Summary: This tutorial demonstrates how to implement and evaluate reranking models using the FlagEmbedding library, specifically focusing on BGE rerankers. It covers the technical setup and configuration of reranking evaluation pipelines, including crucial parameters like search_top_k, rerank_top_k, and batch sizes. The tutorial helps with tasks related to semantic search optimization, particularly the reranking of embedding-based search results. Key features include multi-GPU support, batch processing configuration, handling different model variants (BGE Reranker Large and V2 M3), and performance evaluation using metrics like NDCG and recall at various k values.

# Evaluate Reranker

Reranker usually better captures the latent semantic meanings between sentences. But comparing to using an embedding model, it will take quadratic $O(N^2)$ running time for the whole dataset. Thus the most common use cases of rerankers in information retrieval or RAG is reranking the top k answers retrieved according to the embedding similarities.

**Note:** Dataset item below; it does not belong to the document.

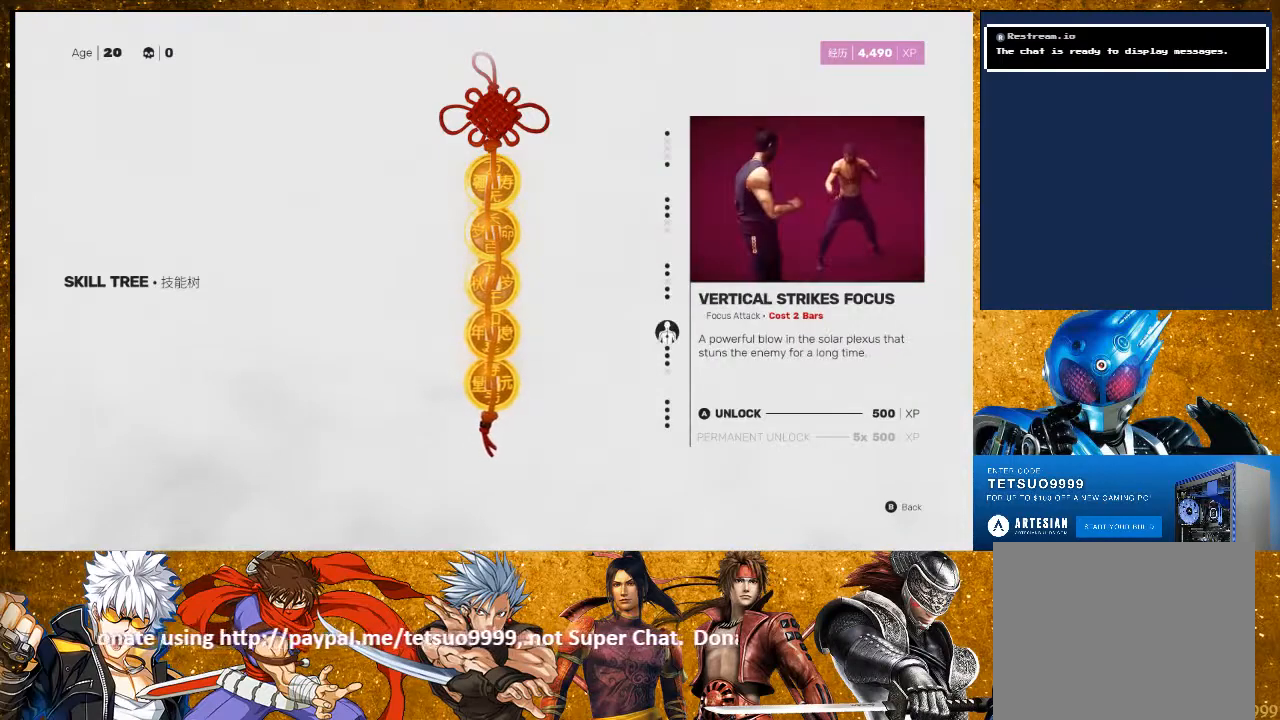
{"buttons": [], "left_stick": "center", "right_stick": "center", "events": []}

The evaluation of reranker has the similar idea. We compare how much better the rerankers can rerank the candidates searched by a same embedder. In this tutorial, we will evaluate two rerankers' performances on BEIR benchmark, with bge-large-en-v1.5 as the base embedding model.

Note: We highly recommend to run this notebook with GPU. The whole pipeline is very time consuming. For simplicity, we only use a single task FiQA in BEIR.

## 0. Installation

First install the required dependency


```python
%pip install FlagEmbedding
```

## 1. bge-reranker-large

The first model is bge-reranker-large, a BERT like reranker with about 560M parameters.

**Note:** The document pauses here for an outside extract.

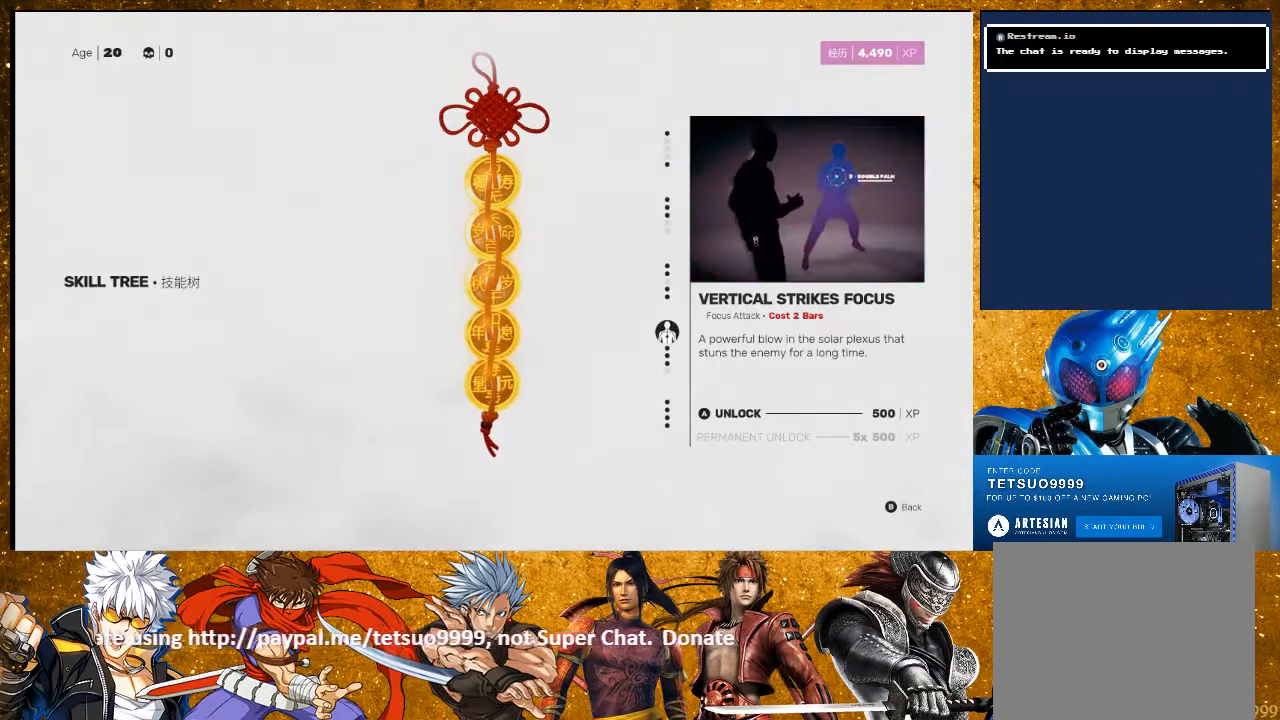
{"buttons": [], "left_stick": "center", "right_stick": "center", "events": [[267, "DPAD_DOWN", "down"], [417, "DPAD_DOWN", "up"]]}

We can use the evaluation pipeline of FlagEmbedding to directly run the whole process:


```bash
%%bash
python -m FlagEmbedding.evaluation.beir \
--eval_name beir \
--dataset_dir ./beir/data \
--dataset_names fiqa \
--splits test dev \
--corpus_embd_save_dir ./beir/corpus_embd \
--output_dir ./beir/search_results \
--search_top_k 1000 \
--rerank_top_k 100 \
--cache_path /root/.cache/huggingface/hub \
--overwrite True \
--k_values 10 100 \
--eval_output_method markdown \
--eval_output_path ./beir/beir_eval_results.md \
--eval_metrics ndcg_at_10 recall_at_100 \
--ignore_identical_ids True \
--embedder_name_or_path BAAI/bge-large-en-v1.5 \
--reranker_name_or_path BAAI/bge-reranker-large \
--embedder_batch_size 1024 \
--reranker_batch_size 1024 \
--devices cuda:0 \
```

## 2. bge-reranker-v2-gemma

The second model is bge-reranker-v2-m3


```bash
%%bash
python -m FlagEmbedding.evaluation.beir \
--eval_name beir \
--dataset_dir ./beir/data \
--dataset_names fiqa \
--splits test dev \
--corpus_embd_save_dir ./beir/corpus_embd \
--output_dir ./beir/search_results \
--search_top_k 1000 \
--rerank_top_k 100 \
--cache_path /root/.cache/huggingface/hub \
--overwrite True \
--k_values 10 100 \
--eval_output_method markdown \
--eval_output_path ./beir/beir_eval_results.md \
--eval_metrics ndcg_at_10 recall_at_100 \
--ignore_identical_ids True \
--embedder_name_or_path BAAI/bge-large-en-v1.5 \
--reranker_name_or_path BAAI/bge-reranker-v2-m3 \
--embedder_batch_size 1024 \
--reranker_batch_size 1024 \
--devices cuda:0 cuda:1 cuda:2 cuda:3 \
--reranker_max_length 1024 \
```

## 3. Comparison


```python
import json

with open('beir/search_results/bge-large-en-v1.5/bge-reranker-large/EVAL/eval_results.json') as f:
    results_1 = json.load(f)
    print(results_1)
    
with open('beir/search_results/bge-large-en-v1.5/bge-reranker-v2-m3/EVAL/eval_results.json') as f:
    results_2 = json.load(f)
    print(results_2)
```

From the above results we can see that bge-reranker-v2-m3 has advantage on almost all the metrics.